General Motors, the third largest automaker in the world and the biggest in the United States announced it concluded negotiations with some of its investors and will avert a proxy fight by introducing a $5 billion share buyback program.
The plan that was detailed also included additional promises of allocating even more cash to stockholders – in an effort to avert an oncoming proxy war with a group of investors that were discontent of the company’s balance and governance. The group was lead by Harry Wilson, an activist investor that also took part back in the government appointed task force that helped GM out of bankruptcy reorganization after 2009. Wilson agreed with the automaker to cease his efforts to gain a seat on the carmaker’s management board come June’s annual shareholder meeting.
Wilson declared himself satisfied of the company’s new financial plan, adding it would offer investors a more transparent approach to GM’s cash investment proposals. The company added yesterday it would increase its quarterly dividend to 36 cents a share from 30 cents previously after first discussing the plan last month.

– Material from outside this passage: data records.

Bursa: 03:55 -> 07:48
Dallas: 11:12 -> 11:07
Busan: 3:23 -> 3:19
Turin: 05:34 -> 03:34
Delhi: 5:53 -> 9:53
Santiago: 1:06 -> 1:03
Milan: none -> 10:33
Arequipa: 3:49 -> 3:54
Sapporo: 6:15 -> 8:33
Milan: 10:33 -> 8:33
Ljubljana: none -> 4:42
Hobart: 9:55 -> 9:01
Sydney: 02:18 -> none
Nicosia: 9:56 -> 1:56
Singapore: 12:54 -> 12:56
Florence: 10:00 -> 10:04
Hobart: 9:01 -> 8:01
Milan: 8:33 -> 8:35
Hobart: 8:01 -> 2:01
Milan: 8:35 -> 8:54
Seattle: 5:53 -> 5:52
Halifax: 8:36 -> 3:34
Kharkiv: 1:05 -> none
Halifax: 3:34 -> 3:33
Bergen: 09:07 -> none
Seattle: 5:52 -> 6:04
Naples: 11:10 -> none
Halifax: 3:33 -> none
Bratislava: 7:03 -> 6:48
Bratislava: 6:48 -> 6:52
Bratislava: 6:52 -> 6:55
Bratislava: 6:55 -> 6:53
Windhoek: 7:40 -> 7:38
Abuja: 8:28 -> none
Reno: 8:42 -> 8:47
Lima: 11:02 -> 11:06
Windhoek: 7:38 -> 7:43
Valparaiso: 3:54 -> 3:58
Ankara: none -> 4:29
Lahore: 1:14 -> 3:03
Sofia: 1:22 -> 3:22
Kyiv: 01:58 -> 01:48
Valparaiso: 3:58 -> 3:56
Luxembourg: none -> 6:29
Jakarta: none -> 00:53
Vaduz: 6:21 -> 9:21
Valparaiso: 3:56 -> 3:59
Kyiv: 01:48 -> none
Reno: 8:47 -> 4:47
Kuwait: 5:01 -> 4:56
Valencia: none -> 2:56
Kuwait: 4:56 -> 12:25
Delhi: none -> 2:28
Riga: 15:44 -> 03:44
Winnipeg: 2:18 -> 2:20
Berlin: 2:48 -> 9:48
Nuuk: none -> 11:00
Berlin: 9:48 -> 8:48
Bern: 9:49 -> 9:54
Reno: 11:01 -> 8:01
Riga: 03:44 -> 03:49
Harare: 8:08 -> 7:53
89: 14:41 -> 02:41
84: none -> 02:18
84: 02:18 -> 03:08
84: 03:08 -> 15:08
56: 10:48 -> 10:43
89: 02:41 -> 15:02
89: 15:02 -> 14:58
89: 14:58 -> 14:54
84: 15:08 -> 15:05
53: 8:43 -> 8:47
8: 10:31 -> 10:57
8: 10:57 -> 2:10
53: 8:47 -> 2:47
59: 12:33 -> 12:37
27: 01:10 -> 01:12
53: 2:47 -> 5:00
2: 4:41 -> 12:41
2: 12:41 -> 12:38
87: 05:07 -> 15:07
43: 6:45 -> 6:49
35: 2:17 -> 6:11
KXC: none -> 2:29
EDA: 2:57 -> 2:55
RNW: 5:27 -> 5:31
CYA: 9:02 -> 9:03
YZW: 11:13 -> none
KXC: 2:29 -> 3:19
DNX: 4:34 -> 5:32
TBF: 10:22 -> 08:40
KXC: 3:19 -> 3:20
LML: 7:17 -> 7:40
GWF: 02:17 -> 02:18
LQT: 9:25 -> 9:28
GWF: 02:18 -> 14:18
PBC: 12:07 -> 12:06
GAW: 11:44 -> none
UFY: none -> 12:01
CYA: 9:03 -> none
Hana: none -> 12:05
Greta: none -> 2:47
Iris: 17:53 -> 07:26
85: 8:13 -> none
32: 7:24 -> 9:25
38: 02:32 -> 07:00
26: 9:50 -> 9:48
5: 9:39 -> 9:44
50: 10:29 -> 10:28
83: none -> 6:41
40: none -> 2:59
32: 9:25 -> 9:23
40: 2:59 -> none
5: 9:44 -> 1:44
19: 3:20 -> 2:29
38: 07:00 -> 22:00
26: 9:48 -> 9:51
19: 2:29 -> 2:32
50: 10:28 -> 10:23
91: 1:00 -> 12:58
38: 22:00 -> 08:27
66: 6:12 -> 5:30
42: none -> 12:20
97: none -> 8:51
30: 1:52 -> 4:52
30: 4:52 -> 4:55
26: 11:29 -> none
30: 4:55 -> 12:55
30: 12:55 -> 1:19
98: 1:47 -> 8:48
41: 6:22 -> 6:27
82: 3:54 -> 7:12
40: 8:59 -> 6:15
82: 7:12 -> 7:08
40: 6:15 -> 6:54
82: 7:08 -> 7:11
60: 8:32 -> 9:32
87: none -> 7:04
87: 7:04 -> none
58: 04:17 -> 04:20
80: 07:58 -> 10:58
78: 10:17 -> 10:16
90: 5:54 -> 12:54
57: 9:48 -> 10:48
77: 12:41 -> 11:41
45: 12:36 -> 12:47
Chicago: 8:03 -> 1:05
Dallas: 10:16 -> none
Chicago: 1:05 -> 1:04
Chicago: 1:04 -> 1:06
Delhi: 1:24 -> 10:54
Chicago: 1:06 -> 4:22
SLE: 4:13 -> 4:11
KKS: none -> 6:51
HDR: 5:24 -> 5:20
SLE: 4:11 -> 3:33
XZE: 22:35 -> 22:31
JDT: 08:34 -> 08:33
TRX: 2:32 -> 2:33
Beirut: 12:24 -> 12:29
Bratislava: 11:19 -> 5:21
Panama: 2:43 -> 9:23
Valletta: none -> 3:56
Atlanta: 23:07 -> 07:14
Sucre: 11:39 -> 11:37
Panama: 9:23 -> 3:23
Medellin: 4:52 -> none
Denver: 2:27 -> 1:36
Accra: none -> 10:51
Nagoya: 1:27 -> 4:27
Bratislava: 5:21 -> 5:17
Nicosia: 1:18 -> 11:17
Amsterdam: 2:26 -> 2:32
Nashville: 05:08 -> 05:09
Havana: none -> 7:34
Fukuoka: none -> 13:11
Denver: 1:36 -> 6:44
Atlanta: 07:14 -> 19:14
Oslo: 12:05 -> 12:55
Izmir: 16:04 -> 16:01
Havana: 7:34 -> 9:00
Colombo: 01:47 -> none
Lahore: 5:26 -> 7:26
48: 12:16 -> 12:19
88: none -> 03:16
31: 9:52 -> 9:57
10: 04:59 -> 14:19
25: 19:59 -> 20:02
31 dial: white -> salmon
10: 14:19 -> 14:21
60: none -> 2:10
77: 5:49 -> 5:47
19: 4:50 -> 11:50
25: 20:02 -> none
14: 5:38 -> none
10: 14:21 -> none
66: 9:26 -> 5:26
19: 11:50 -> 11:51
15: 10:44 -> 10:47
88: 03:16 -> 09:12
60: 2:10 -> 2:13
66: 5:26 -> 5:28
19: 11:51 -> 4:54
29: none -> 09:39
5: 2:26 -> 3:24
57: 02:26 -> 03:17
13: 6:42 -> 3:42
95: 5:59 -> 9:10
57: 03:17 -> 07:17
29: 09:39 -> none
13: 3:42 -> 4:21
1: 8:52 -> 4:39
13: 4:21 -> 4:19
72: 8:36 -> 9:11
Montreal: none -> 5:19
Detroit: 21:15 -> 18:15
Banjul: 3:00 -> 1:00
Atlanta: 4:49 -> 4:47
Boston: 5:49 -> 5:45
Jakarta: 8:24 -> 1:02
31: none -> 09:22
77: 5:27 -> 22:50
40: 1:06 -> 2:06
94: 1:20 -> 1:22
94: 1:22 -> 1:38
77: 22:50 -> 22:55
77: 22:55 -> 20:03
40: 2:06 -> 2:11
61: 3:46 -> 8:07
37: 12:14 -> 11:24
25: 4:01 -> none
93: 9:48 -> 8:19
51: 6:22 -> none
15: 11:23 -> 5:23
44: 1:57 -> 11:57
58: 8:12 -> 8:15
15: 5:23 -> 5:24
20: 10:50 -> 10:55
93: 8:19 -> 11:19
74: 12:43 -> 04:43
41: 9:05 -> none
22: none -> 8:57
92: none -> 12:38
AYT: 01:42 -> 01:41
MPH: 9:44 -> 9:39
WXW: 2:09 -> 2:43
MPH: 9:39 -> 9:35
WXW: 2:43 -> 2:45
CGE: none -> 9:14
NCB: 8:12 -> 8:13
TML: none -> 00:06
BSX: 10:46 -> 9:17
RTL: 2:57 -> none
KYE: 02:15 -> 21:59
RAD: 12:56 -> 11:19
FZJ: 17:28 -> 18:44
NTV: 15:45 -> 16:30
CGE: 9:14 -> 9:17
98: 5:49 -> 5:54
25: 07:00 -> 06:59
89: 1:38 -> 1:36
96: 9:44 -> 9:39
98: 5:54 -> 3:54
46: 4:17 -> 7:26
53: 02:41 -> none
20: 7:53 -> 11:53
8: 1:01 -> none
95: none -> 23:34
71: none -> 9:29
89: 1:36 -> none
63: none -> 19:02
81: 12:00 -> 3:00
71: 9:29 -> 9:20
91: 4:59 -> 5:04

All actions undertaken by the automaker now could yield investors a return of cash of around $10 billion through 2016.
From now on, the carmaker agreed it would seek to keep $20 billion in cash on its balance sheet and anything beyond that would be returned to investors – with the framework dependant on GM’s maintenance of an investment grade balance sheet. GM Chief Financial Officer Chuck Stevens added the $20 billion in cash would be enough to help the automaker survive in case of another recession.